Вдруг: тук, тук, тук – девица, стуча шпильками, проходит мимо крыльца… Пауза. Пушкинская улица тихая. Все мужчины проводили (взглядом) удаляющуюся девицу.
И тут Вертинский заговорил о женщинах. Их, мол, нужно выращивать, как лошадей на конных заводах, выращивать породистыхи т. д. …А наши дамы, мол, стирают, варят борщ… “Борщ” произнес так, как мог только Вертинский: мягко грассируя – богщ…»
Атмосферу тогдашнего Киева, не считавшегося в стране театральной провинцией, талантливо, как всегда, передает Юрий Рост:
«Вечером Пушкинская улица оживала… Cвободные от спектаклей актеры киевского Театра русской драмы, оперные певцы, балетные танцовщики выходили потоптать качающиеся тени каштановых листьев и подышать воздухом, который, несмотря на близость к Крещатику, был свеж, пахуч и вязок.
Вот лучший Федя Протасов русской сцены Михаил Федорович Романов, опираясь (разумеется, образа ради) одной рукой на трость, другой на жену, красавицу из немого кино “Праздник святого Йоргена” Марию Павловну Стрелкову, проплывает вниз к бывшей Фундуклеевской. Вот Константин Павлович Хохлов, соратник Станиславского, блистательный Олег Борисов, невероятный Павел Луспекаев…
А на другой, оперной, стороне – Патаржинский, Петрицкий, Гмыря, Литвиненко-Вольгемут…
Пушкинская была не просто улицей, не только остроумным и беспощадным критиком новых спектаклей и актерских работ, она сама была сценой. Там блистали мастерством в живой интриге. И действующим лицом мог стать каждый, кто попадал на покатый ее тротуар, – от суфлера-меломана, которому в будку провели наушники и он, забывшись от счастья, слушал во время спектакля (который вел!) оркестр Бернстайна и дирижировал, насмерть перепугав актеров, ждавших подсказки, до народного артиста или городского сумасшедшего Шаи, торговавшего журналами и переносившего все театральные новости».
Потрясение от исполнения Михаилом Федоровичем Романовым, наделенным природой благородным, колдовским обаянием, роли Протасова в «Живом трупе» сопровождало Давида всю жизнь – для Боровского это стало самым ярким его «…актерским впечатлением. Молодежь театра только и говорила об этой роли, об огромной паузе, которую держал Михаил Романов перед попыткой самоубийства в номере гостиницы.
– Когда Михаил Федорович порой, – рассказывал актер Олег Комаров, – останавливался на углу Пушкинской и Ленина и застывал, о чем-то задумавшись, мы, почтительно проходя мимо, шептались между собой: “Романов держит паузу”…»
Когда Романов, запивая иногда в гостинице, опаздывал к началу спектакля, за ним посылали только Боровского, потому что Михаил Федорович открывал дверь только ему. Давид заговаривал зубы Романову, просил его не подводить театр, брал за руку и вел через площадь на спектакль. Давид оформлял в 1962 году поставленный Михаилом Романовым спектакль «Лес». Романов записал тогда в дневнике: «Талантливый все-таки мальчишка Давид Боровский».

┄┄┄┄┄┄┄┄┄┄

▶ [Задание]:
Пожалуйста, ответьте по фрагменту текста выше: кого посылали за Михаилом Романовым, когда он опаздывал к началу спектакля?

┄┄┄┄┄┄┄┄┄┄

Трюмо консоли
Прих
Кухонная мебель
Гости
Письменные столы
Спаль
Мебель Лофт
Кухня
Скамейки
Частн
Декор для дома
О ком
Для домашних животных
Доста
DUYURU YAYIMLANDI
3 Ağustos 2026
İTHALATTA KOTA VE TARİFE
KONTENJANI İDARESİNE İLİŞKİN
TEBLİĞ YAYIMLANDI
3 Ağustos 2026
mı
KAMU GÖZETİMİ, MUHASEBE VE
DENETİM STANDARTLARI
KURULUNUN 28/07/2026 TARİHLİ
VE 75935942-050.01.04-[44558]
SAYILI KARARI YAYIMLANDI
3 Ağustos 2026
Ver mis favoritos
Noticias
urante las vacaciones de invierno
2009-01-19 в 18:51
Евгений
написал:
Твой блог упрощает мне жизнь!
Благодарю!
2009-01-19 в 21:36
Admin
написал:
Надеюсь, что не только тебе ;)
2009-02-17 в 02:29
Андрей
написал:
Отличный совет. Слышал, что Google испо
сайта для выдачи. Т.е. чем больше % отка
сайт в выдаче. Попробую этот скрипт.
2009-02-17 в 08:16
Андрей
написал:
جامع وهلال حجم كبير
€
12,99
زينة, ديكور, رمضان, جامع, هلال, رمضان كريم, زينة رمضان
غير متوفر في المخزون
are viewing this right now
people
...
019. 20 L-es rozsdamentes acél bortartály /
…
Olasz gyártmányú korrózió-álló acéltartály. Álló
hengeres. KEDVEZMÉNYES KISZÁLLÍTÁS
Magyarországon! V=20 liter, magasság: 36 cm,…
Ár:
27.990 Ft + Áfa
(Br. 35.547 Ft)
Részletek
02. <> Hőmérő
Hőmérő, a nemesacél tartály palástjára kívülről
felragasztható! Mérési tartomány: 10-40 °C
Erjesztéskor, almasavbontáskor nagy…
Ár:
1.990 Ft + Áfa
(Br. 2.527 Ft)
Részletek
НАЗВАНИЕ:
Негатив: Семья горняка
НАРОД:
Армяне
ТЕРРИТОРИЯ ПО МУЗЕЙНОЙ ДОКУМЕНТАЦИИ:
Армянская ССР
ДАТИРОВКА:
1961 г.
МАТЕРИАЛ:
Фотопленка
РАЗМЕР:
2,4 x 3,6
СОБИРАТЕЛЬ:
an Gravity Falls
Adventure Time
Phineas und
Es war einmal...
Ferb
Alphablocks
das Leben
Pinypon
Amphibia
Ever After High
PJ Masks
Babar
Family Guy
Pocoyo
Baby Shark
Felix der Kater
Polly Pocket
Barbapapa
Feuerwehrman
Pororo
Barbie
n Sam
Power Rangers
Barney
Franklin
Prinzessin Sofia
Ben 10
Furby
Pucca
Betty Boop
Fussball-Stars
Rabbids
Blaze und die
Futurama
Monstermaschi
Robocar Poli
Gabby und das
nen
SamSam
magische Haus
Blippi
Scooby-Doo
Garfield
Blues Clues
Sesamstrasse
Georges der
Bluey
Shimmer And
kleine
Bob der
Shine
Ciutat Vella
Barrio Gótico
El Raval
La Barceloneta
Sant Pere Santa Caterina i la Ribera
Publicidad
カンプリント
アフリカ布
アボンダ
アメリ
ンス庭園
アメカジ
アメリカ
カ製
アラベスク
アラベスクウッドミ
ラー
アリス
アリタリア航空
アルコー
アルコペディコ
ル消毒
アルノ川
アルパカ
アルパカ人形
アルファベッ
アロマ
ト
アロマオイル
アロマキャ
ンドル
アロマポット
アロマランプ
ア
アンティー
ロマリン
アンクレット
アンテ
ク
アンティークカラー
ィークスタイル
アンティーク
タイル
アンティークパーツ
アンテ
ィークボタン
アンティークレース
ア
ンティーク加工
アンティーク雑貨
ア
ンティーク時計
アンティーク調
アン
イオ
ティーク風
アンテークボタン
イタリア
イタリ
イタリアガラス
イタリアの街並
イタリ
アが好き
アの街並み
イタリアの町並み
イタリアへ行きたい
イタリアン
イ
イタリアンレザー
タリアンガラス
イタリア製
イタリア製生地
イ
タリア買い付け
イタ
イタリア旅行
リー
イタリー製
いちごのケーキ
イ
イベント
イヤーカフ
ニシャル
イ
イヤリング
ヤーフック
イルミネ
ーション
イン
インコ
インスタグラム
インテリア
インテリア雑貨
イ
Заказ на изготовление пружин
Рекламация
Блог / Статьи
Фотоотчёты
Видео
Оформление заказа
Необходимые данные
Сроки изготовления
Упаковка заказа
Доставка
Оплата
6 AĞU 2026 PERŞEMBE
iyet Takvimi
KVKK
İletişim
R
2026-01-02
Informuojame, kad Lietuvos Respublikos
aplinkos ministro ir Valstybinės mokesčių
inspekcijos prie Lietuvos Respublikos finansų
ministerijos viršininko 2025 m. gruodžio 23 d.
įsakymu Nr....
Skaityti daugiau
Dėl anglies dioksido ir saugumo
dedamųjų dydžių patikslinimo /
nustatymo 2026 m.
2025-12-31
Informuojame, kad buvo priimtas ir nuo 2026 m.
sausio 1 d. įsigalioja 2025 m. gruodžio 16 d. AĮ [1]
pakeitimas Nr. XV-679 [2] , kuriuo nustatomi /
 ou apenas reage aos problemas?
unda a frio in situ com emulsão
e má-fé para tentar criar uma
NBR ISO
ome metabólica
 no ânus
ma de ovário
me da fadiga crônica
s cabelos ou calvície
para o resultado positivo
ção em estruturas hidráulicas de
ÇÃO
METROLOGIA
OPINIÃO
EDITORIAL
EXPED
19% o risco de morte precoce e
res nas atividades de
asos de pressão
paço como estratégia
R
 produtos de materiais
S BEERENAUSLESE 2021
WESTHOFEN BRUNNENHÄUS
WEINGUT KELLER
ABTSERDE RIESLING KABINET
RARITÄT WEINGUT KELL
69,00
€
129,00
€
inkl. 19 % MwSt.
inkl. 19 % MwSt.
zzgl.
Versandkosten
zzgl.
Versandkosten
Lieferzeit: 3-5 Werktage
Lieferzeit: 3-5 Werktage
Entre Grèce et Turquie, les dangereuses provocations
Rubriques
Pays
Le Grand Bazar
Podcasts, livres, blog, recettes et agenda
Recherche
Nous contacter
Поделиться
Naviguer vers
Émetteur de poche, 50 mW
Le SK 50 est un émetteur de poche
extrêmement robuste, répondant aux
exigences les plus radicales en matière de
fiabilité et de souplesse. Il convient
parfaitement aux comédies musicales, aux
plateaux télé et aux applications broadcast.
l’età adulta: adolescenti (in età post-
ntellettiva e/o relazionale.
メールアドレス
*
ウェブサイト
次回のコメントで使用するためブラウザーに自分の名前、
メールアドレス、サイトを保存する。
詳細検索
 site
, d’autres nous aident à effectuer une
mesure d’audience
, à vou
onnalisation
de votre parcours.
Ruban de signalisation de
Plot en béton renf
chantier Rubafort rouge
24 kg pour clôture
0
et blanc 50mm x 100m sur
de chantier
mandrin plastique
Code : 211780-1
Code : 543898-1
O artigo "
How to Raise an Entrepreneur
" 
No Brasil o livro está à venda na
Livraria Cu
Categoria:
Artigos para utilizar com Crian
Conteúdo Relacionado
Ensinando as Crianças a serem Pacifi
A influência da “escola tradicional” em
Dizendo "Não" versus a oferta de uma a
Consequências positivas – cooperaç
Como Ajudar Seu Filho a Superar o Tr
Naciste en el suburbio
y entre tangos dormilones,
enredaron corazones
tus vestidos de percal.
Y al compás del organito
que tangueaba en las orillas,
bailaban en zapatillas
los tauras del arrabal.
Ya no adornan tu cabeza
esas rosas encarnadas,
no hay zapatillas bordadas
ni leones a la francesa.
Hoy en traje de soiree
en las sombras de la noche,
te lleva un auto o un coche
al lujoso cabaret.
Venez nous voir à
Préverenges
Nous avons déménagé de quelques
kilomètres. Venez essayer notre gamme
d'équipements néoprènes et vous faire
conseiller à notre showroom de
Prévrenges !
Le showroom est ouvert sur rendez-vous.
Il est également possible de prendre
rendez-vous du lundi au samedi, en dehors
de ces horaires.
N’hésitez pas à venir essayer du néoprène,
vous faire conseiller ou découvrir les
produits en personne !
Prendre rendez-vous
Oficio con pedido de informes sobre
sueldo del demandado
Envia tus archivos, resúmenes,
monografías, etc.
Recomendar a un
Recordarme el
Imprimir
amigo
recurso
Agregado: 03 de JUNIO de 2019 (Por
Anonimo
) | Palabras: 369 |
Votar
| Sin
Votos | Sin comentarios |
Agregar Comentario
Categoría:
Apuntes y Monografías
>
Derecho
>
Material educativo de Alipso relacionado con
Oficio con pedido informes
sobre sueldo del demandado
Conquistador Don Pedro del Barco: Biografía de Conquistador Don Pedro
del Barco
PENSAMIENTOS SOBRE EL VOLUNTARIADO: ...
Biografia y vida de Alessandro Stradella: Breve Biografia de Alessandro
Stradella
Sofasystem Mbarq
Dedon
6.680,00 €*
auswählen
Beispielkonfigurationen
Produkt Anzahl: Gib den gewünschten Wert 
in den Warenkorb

┄┄┄┄┄┄┄┄┄┄

▶ [Ожидаемый ответ]:
За ним посылали только Давида Боровского.